OR will our kids be different, because we actually listen to them, don’t make stupid and arbitrary rules just because we can, and we’ve fostered an environment of mutual respect and kindness? I think of myself at his age, alone in a studio apartment with an unreliable mother who three years later would set me off (for the most part) on my own, then when I stayed out all night in Washington Square Park at fourteen would attempt to set some rules and boundaries from a distance, which I found patently ridiculous and which I demonstrated by walking away from her when she was mid-sentence on a New York street, my men’s 1950’s gabardine jacket flapping in the wind. I still bristle at people attempting to tell me what to do. Yet another reason I consider myself unemployable. But I digress.
Bobby is eleven, which means puberty is around the corner, which means an end forever to certain things - his sweet little falsetto of a singing voice, his being shorter than me, his clear skin (sorry, kid, it happens to the best of us - maybe there are better treatments now than in the 80s), his being relatively odor-free.

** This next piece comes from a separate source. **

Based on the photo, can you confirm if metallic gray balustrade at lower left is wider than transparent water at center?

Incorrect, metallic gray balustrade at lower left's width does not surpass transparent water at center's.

I dread the next phases, but I welcome them, too. I’m interested to see what kind of a person he becomes, what hobbies and interests he gravitates towards as he moves beyond elementary school, what his first relationships will look like.
I’ve accepted that for several years I will live in this tiny house with three sweating, stinking men who break things just by looking at them and fill my fridge with dead animals and make loud, sudden noises. This is rapidly becoming my reality, and will remain as such until about 2032. And then just like that my house and I will return to our original state. The male energy will fade away as they move on and out. It’s odd to think about, but this whole raising kids thing is only temporary, and for me, in its entirety, will still only take half the time my life leading up to having children took. To say this time with them is just a blip isn’t all that inaccurate.
And so we plot the vacations and lean in to the school involvement and try to be present mentally and physically as much as we can, while also leaving space for our inadequacies and insufficiencies, knowing that these kids will still love us fiercely even as we fiercely loved our own inadequate parents whether they deserved it or not.